** Exercise goal **
Taking the data below, please print only the lines from the line holding "14: (261, 229, 2.12)" to the line holding "57: (830, 351, 1.64)", inclusive, with pictures omitted.

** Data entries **
----

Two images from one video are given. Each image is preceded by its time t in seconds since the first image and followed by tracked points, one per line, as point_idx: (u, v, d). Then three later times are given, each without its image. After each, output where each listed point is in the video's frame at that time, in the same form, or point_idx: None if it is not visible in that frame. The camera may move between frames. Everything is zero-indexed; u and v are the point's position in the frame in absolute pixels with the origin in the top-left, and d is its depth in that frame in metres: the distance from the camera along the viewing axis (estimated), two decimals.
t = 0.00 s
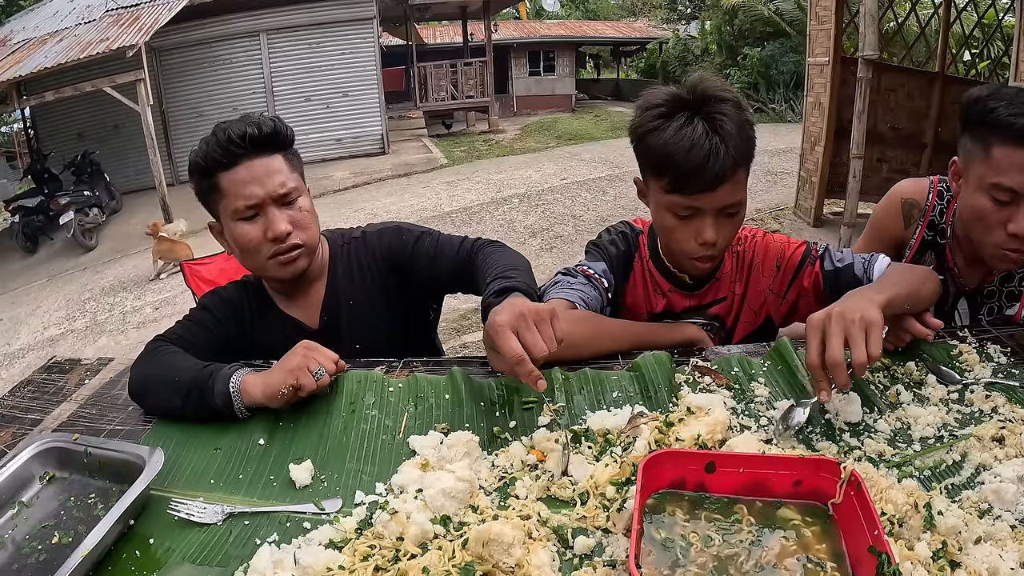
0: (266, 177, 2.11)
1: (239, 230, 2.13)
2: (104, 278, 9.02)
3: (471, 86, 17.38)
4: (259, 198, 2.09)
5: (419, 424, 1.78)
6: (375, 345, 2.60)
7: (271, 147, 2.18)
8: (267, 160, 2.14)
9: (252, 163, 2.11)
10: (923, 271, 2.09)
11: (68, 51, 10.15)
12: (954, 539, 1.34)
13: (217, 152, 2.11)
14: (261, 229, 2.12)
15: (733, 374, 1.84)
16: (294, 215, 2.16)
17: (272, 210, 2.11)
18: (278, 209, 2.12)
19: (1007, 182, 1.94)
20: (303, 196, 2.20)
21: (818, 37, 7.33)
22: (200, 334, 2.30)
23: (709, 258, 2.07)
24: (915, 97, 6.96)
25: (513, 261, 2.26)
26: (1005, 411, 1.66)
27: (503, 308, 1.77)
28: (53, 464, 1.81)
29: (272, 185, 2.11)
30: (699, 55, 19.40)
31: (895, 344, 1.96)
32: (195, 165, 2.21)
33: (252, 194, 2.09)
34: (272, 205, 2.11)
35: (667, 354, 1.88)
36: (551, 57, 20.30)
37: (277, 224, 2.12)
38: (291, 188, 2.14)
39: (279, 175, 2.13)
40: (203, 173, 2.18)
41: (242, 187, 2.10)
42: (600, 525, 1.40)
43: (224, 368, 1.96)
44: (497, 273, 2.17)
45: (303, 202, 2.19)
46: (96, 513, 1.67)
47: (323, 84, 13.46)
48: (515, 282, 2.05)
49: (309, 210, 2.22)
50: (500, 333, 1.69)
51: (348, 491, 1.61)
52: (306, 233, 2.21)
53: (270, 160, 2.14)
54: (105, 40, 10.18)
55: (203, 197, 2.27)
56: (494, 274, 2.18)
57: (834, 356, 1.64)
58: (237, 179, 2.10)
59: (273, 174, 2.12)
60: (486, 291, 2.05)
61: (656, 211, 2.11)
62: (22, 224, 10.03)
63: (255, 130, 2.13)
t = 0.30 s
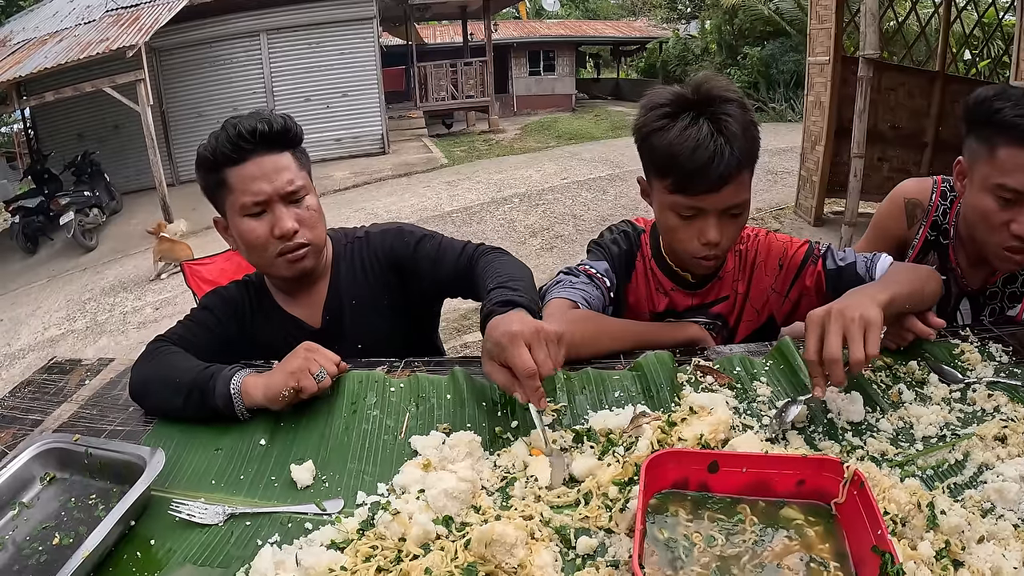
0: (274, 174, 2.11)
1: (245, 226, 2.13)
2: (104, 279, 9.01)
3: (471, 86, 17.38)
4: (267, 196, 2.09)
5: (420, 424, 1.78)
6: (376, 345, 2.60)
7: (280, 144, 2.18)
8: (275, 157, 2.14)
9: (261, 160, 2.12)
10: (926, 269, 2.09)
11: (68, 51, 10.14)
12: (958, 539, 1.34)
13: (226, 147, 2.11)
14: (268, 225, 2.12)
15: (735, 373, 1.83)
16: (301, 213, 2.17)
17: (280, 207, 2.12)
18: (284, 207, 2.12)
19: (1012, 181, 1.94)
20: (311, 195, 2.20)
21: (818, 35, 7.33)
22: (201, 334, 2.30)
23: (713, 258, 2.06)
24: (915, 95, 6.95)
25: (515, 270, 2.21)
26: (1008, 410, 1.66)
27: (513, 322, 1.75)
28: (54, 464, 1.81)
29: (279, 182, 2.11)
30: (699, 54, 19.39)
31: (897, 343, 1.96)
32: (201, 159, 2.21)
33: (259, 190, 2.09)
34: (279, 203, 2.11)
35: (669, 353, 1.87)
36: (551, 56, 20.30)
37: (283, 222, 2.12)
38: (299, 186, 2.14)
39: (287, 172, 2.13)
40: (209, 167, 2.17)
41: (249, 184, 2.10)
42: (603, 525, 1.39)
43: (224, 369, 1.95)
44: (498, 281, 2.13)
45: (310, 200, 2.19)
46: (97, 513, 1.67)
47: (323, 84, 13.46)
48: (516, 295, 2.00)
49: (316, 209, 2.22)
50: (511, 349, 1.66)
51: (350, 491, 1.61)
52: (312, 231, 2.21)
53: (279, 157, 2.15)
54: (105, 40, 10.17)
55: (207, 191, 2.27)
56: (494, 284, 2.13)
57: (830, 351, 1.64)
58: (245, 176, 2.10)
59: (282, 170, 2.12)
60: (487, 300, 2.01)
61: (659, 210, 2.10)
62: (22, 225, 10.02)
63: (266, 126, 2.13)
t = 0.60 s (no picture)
0: (279, 176, 2.12)
1: (248, 228, 2.14)
2: (104, 280, 9.03)
3: (471, 86, 17.39)
4: (270, 198, 2.10)
5: (420, 427, 1.79)
6: (378, 348, 2.60)
7: (285, 146, 2.19)
8: (280, 160, 2.15)
9: (266, 161, 2.13)
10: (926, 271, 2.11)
11: (68, 52, 10.14)
12: (954, 541, 1.35)
13: (232, 148, 2.12)
14: (270, 227, 2.13)
15: (733, 375, 1.84)
16: (304, 215, 2.18)
17: (283, 210, 2.13)
18: (288, 209, 2.13)
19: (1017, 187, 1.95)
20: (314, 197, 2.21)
21: (818, 35, 7.33)
22: (202, 338, 2.31)
23: (712, 262, 2.08)
24: (915, 95, 6.96)
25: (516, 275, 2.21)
26: (1005, 412, 1.67)
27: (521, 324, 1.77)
28: (56, 467, 1.82)
29: (284, 185, 2.11)
30: (699, 54, 19.39)
31: (896, 344, 1.96)
32: (207, 159, 2.22)
33: (264, 192, 2.10)
34: (282, 205, 2.12)
35: (668, 355, 1.88)
36: (551, 56, 20.31)
37: (286, 224, 2.13)
38: (303, 189, 2.15)
39: (291, 174, 2.14)
40: (215, 168, 2.18)
41: (253, 186, 2.11)
42: (601, 527, 1.40)
43: (224, 372, 1.96)
44: (503, 288, 2.12)
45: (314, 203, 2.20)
46: (100, 515, 1.68)
47: (324, 84, 13.48)
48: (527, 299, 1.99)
49: (319, 212, 2.23)
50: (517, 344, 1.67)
51: (350, 493, 1.62)
52: (316, 233, 2.22)
53: (284, 159, 2.16)
54: (105, 40, 10.17)
55: (212, 192, 2.28)
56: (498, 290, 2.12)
57: (830, 347, 1.65)
58: (249, 178, 2.11)
59: (286, 173, 2.13)
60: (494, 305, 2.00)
61: (659, 214, 2.11)
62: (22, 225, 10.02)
63: (271, 129, 2.15)
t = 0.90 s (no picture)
0: (282, 172, 2.12)
1: (248, 221, 2.13)
2: (105, 280, 9.03)
3: (471, 86, 17.39)
4: (273, 192, 2.10)
5: (417, 425, 1.78)
6: (377, 347, 2.59)
7: (291, 143, 2.21)
8: (284, 156, 2.15)
9: (271, 156, 2.13)
10: (924, 269, 2.11)
11: (68, 52, 10.14)
12: (951, 539, 1.34)
13: (237, 141, 2.13)
14: (272, 223, 2.12)
15: (731, 374, 1.84)
16: (307, 212, 2.17)
17: (285, 205, 2.12)
18: (290, 204, 2.13)
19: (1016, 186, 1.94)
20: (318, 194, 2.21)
21: (818, 34, 7.33)
22: (201, 338, 2.31)
23: (707, 258, 2.07)
24: (915, 94, 6.96)
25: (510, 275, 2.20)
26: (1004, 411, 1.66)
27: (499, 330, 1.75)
28: (54, 466, 1.82)
29: (287, 180, 2.12)
30: (699, 53, 19.37)
31: (894, 342, 1.96)
32: (211, 153, 2.22)
33: (267, 185, 2.10)
34: (285, 200, 2.12)
35: (666, 354, 1.88)
36: (551, 56, 20.29)
37: (288, 220, 2.12)
38: (306, 185, 2.15)
39: (296, 170, 2.14)
40: (219, 160, 2.18)
41: (257, 179, 2.10)
42: (597, 525, 1.40)
43: (222, 372, 1.96)
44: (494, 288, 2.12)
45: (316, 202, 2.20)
46: (98, 514, 1.68)
47: (324, 84, 13.48)
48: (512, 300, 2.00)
49: (322, 209, 2.23)
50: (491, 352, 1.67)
51: (346, 492, 1.62)
52: (318, 231, 2.22)
53: (288, 155, 2.16)
54: (105, 40, 10.17)
55: (213, 186, 2.28)
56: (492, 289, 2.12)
57: (813, 351, 1.65)
58: (252, 172, 2.11)
59: (290, 168, 2.14)
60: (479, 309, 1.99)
61: (654, 211, 2.11)
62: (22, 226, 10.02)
63: (278, 124, 2.16)
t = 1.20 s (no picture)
0: (293, 167, 2.14)
1: (257, 215, 2.14)
2: (105, 280, 9.04)
3: (471, 86, 17.39)
4: (286, 186, 2.12)
5: (418, 425, 1.80)
6: (379, 346, 2.61)
7: (305, 140, 2.22)
8: (295, 153, 2.16)
9: (283, 151, 2.14)
10: (920, 269, 2.12)
11: (69, 52, 10.16)
12: (949, 538, 1.35)
13: (253, 134, 2.14)
14: (282, 216, 2.13)
15: (730, 374, 1.85)
16: (316, 209, 2.19)
17: (296, 200, 2.14)
18: (300, 199, 2.15)
19: (1007, 189, 1.95)
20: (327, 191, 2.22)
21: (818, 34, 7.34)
22: (203, 339, 2.32)
23: (705, 259, 2.09)
24: (915, 94, 6.96)
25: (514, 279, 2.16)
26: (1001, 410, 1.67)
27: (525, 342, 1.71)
28: (57, 466, 1.83)
29: (299, 176, 2.14)
30: (699, 53, 19.37)
31: (892, 343, 1.97)
32: (221, 149, 2.23)
33: (280, 180, 2.12)
34: (297, 195, 2.14)
35: (665, 354, 1.89)
36: (551, 55, 20.29)
37: (298, 215, 2.14)
38: (316, 183, 2.17)
39: (307, 167, 2.16)
40: (231, 153, 2.18)
41: (270, 174, 2.12)
42: (597, 524, 1.41)
43: (223, 373, 1.97)
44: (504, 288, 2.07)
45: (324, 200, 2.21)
46: (102, 514, 1.69)
47: (324, 84, 13.49)
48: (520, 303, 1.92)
49: (330, 206, 2.24)
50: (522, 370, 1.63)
51: (349, 491, 1.63)
52: (325, 228, 2.23)
53: (301, 152, 2.17)
54: (106, 41, 10.19)
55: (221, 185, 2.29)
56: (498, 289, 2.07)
57: (811, 347, 1.68)
58: (264, 166, 2.12)
59: (302, 165, 2.15)
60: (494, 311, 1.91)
61: (652, 212, 2.12)
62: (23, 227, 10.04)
63: (293, 120, 2.17)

----

** Answer below **
14: (261, 229, 2.12)
15: (733, 374, 1.84)
16: (294, 215, 2.16)
17: (272, 210, 2.11)
18: (278, 209, 2.12)
19: (1007, 182, 1.94)
20: (303, 196, 2.20)
21: (818, 37, 7.33)
22: (200, 334, 2.30)
23: (709, 258, 2.07)
24: (915, 97, 6.96)
25: (513, 261, 2.26)
26: (1005, 411, 1.66)
27: (503, 308, 1.77)
28: (53, 464, 1.81)
29: (272, 185, 2.11)
30: (699, 55, 19.40)
31: (895, 344, 1.96)
32: (195, 165, 2.21)
33: (252, 194, 2.09)
34: (272, 205, 2.11)
35: (667, 354, 1.88)
36: (551, 57, 20.30)
37: (277, 224, 2.12)
38: (291, 188, 2.14)
39: (279, 175, 2.13)
40: (203, 173, 2.18)
41: (242, 187, 2.10)
42: (600, 525, 1.40)
43: (224, 368, 1.96)
44: (497, 273, 2.17)
45: (303, 202, 2.19)
46: (96, 513, 1.67)
47: (323, 84, 13.46)
48: (515, 282, 2.05)
49: (309, 210, 2.22)
50: (500, 333, 1.69)
51: (348, 491, 1.61)
52: (306, 233, 2.21)
53: (270, 160, 2.14)
54: (105, 40, 10.18)
55: (203, 197, 2.27)
56: (494, 274, 2.18)
57: (834, 356, 1.64)
58: (237, 179, 2.10)
59: (273, 174, 2.12)
60: (486, 291, 2.05)
61: (656, 211, 2.11)
62: (22, 224, 10.03)
63: (255, 130, 2.13)
t = 0.30 s
0: (274, 174, 2.11)
1: (245, 226, 2.13)
2: (104, 279, 9.01)
3: (471, 86, 17.38)
4: (267, 196, 2.09)
5: (420, 424, 1.78)
6: (376, 345, 2.60)
7: (280, 144, 2.18)
8: (275, 157, 2.14)
9: (261, 160, 2.12)
10: (926, 269, 2.09)
11: (68, 51, 10.14)
12: (958, 539, 1.34)
13: (226, 147, 2.11)
14: (268, 225, 2.12)
15: (735, 373, 1.83)
16: (301, 213, 2.17)
17: (280, 207, 2.12)
18: (284, 207, 2.12)
19: (1012, 181, 1.94)
20: (311, 195, 2.20)
21: (818, 35, 7.33)
22: (201, 334, 2.30)
23: (713, 258, 2.06)
24: (915, 95, 6.95)
25: (515, 270, 2.21)
26: (1008, 410, 1.66)
27: (513, 322, 1.75)
28: (54, 464, 1.81)
29: (279, 182, 2.11)
30: (699, 54, 19.39)
31: (897, 343, 1.96)
32: (201, 159, 2.21)
33: (259, 190, 2.09)
34: (279, 203, 2.11)
35: (669, 353, 1.87)
36: (551, 56, 20.30)
37: (283, 222, 2.12)
38: (299, 186, 2.14)
39: (287, 172, 2.13)
40: (209, 167, 2.17)
41: (249, 184, 2.10)
42: (603, 525, 1.39)
43: (224, 369, 1.95)
44: (498, 281, 2.13)
45: (310, 200, 2.19)
46: (97, 513, 1.67)
47: (323, 84, 13.46)
48: (516, 295, 2.00)
49: (316, 209, 2.22)
50: (511, 349, 1.66)
51: (350, 491, 1.61)
52: (312, 231, 2.21)
53: (279, 157, 2.15)
54: (105, 40, 10.17)
55: (207, 191, 2.27)
56: (494, 284, 2.13)
57: (830, 351, 1.64)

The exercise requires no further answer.